The underlying biological mechanism by which CYP3A5 exerts its effects on the pathogenesis of hypertension is still not known. As a potential intermediate phenotype, cortisol may have an important role in the regulation of BP levels and the development of hypertension.42 Some previous studies suggest that excessive intrarenal conversion of cortisol to 6β-hydroxycoricosterone through increased renal CYP3A activity could enhance post-renal proximal tubular sodium reabsorption and thus result in elevated BP levels.12, 13 However, CYP3A could also protect the expression of corticosterone-induced active sodium transport in kidney cells by mineralocorticoid receptor-mediated mechanisms, which could then lead to decreased BP.43 This may be the underlying mechanism by which the CYP3A5*1 allele resulted in a lower SBP.

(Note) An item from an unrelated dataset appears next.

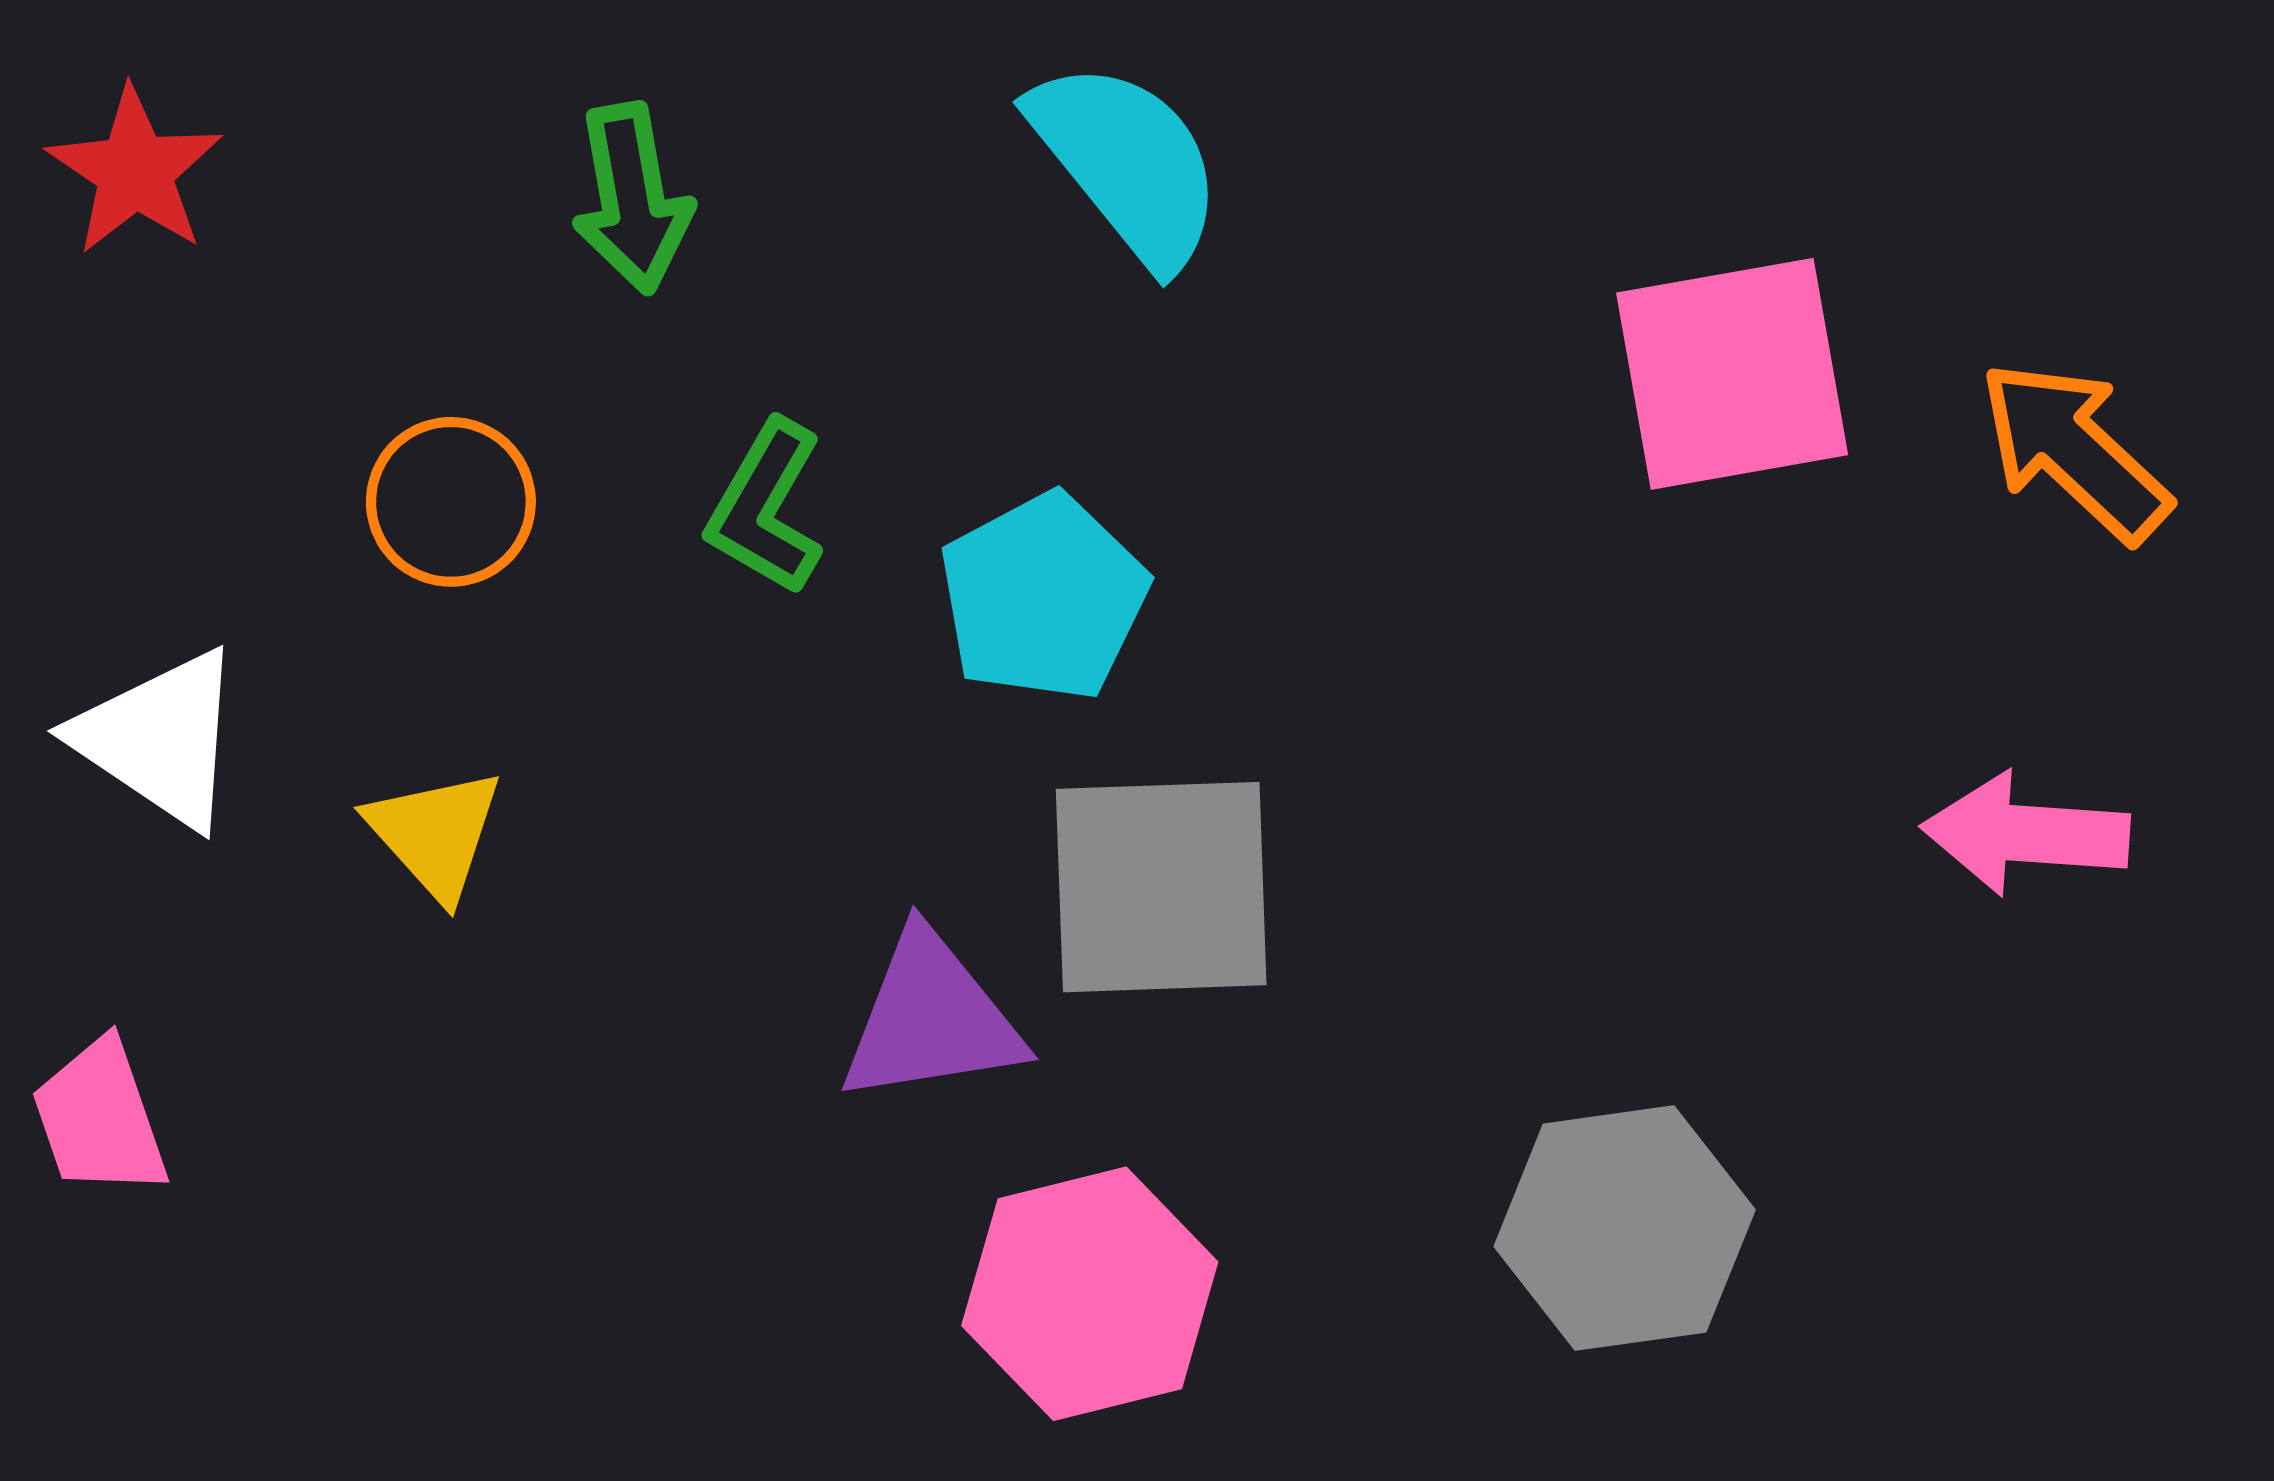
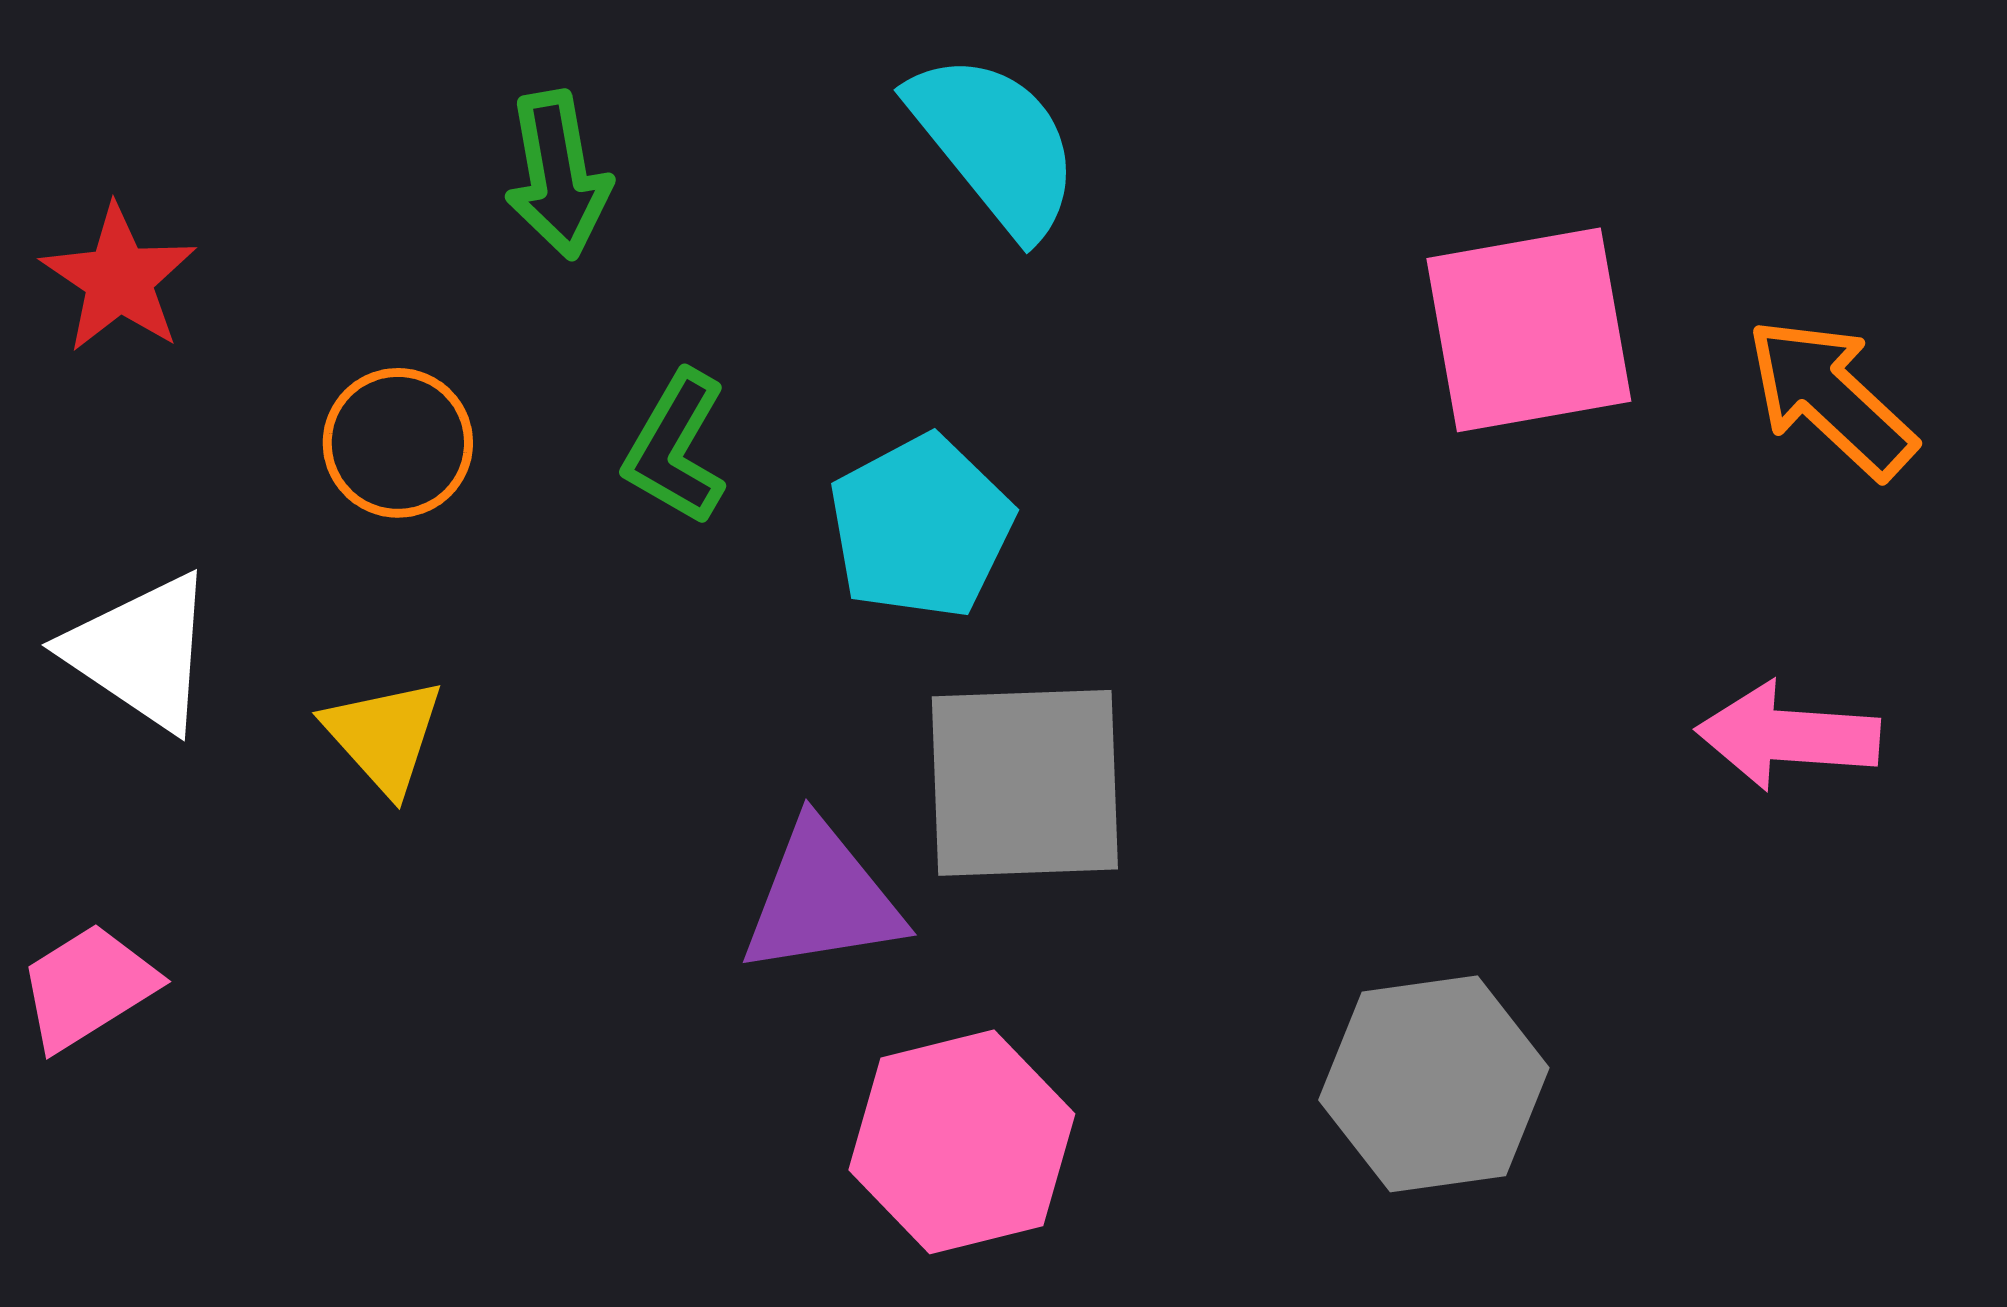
red star: (135, 171) -> (119, 279), moved
pink trapezoid: (100, 1118) -> (88, 987), turned 77

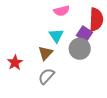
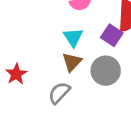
gray circle: (80, 49) -> (106, 71), moved
brown triangle: (45, 53) -> (72, 62), moved

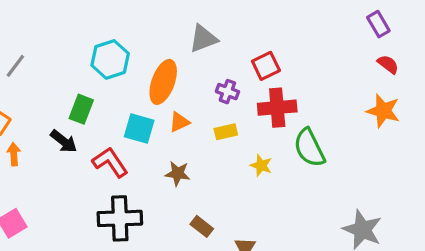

The current meta-analysis has advantages over individual studies; however, it does have some limitations. First, it was based primarily on unadjusted effect estimates and confidence intervals. Second, the methods for measuring BP were not uniform for the included studies (office BP vs. ambulatory BP monitoring). Third, there may also be an age effect, because in some populations, the CYP3A5 genotype was associated with a different profile of BP increases with age. Fourth, the effect of gene–gene and gene–environment interactions (salt intake is an example of the latter) was not addressed in this meta-analysis. Finally, if the various populations are considered separately, the results of the subgroup analysis should be interpreted with caution because of limited statistical power. We anticipate that these issues will be addressed in future studies.

In summary, our meta-analysis suggested a modestly significant association between the CYP3A5*1 genotype and a lower SBP in white populations. Given the strong interethnic differences in CYP3A5*1 allele frequency, it is possible that the effects of CYP3A5 may vary depending on the genetic context and physiological background. As the CYP3A5 gene has been implicated in BP regulation, additional epidemiological, biological and clinical studies are required to further investigate the role of CYP3A5 in the pathogenesis of hypertension.